ASSIGNMENT:
Check every line of the entries below for "strat", and copy the lines that have it.

(WORKING DATA)

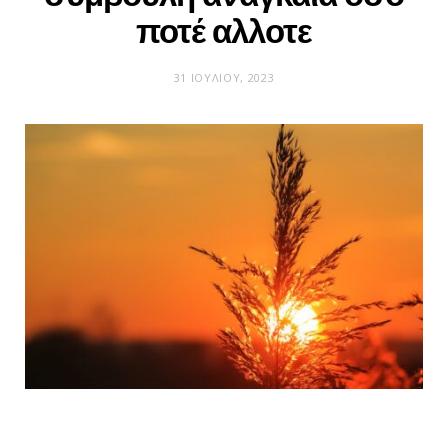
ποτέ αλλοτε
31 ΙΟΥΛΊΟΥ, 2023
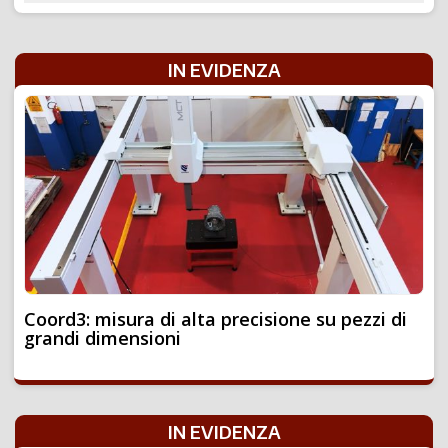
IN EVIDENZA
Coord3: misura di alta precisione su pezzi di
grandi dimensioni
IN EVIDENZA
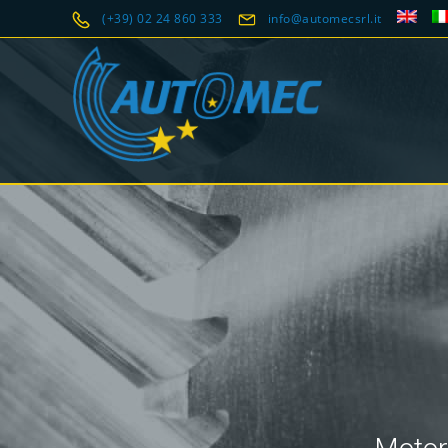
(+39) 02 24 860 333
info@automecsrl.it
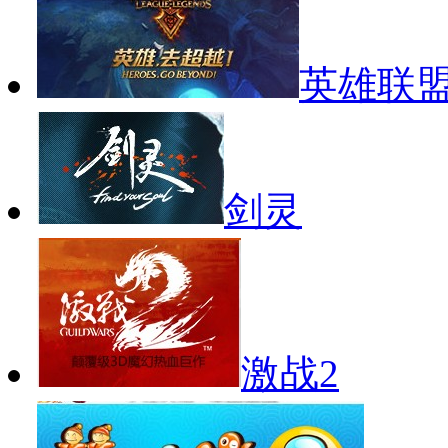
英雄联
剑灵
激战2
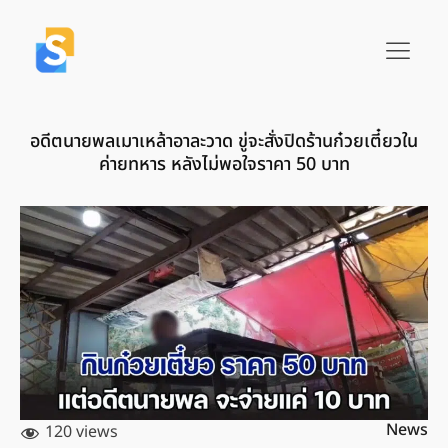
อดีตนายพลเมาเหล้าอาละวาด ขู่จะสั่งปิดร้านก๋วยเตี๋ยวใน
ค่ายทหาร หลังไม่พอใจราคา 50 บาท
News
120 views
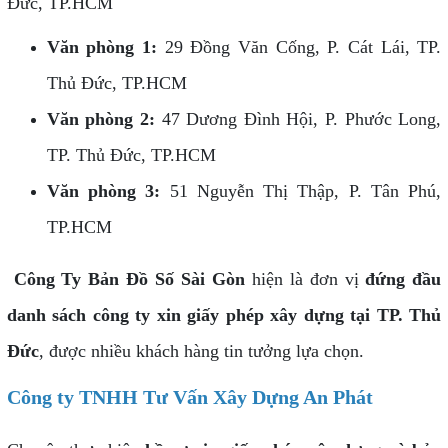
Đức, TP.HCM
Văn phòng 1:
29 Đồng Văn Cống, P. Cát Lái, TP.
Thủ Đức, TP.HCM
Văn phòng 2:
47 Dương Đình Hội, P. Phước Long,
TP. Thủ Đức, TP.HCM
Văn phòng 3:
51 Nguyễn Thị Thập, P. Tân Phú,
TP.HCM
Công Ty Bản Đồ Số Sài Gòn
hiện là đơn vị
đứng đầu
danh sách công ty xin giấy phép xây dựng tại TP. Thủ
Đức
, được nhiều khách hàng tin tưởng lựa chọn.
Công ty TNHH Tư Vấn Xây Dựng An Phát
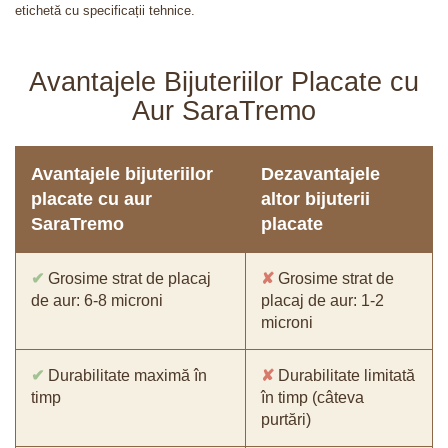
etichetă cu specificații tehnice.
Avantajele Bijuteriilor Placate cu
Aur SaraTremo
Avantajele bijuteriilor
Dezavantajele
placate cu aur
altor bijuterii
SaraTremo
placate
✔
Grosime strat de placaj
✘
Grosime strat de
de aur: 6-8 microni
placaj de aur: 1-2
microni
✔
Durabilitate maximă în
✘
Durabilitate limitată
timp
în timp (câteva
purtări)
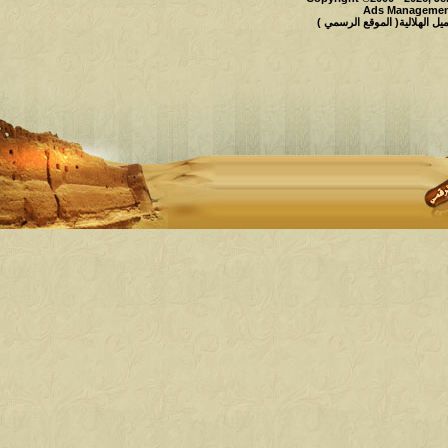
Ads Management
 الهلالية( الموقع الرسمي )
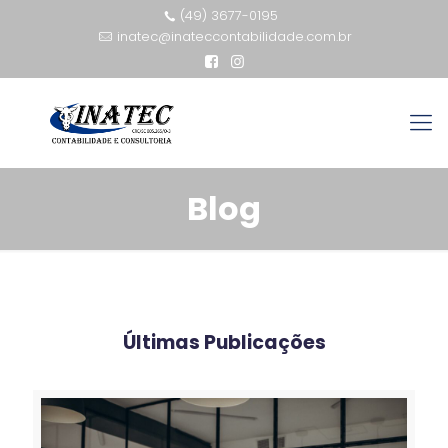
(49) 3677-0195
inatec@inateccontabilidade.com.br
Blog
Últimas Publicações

(End WORKING DATA)
(WORKING DATA)

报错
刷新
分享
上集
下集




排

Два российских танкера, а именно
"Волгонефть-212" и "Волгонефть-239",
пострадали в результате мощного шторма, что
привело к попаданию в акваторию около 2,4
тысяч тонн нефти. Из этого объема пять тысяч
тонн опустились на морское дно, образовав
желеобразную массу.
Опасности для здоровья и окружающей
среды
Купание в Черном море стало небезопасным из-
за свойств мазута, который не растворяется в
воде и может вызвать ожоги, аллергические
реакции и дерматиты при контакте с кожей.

(End WORKING DATA)

ANSWER FOR THE TASK:
Grosime strat de placaj
Grosime strat de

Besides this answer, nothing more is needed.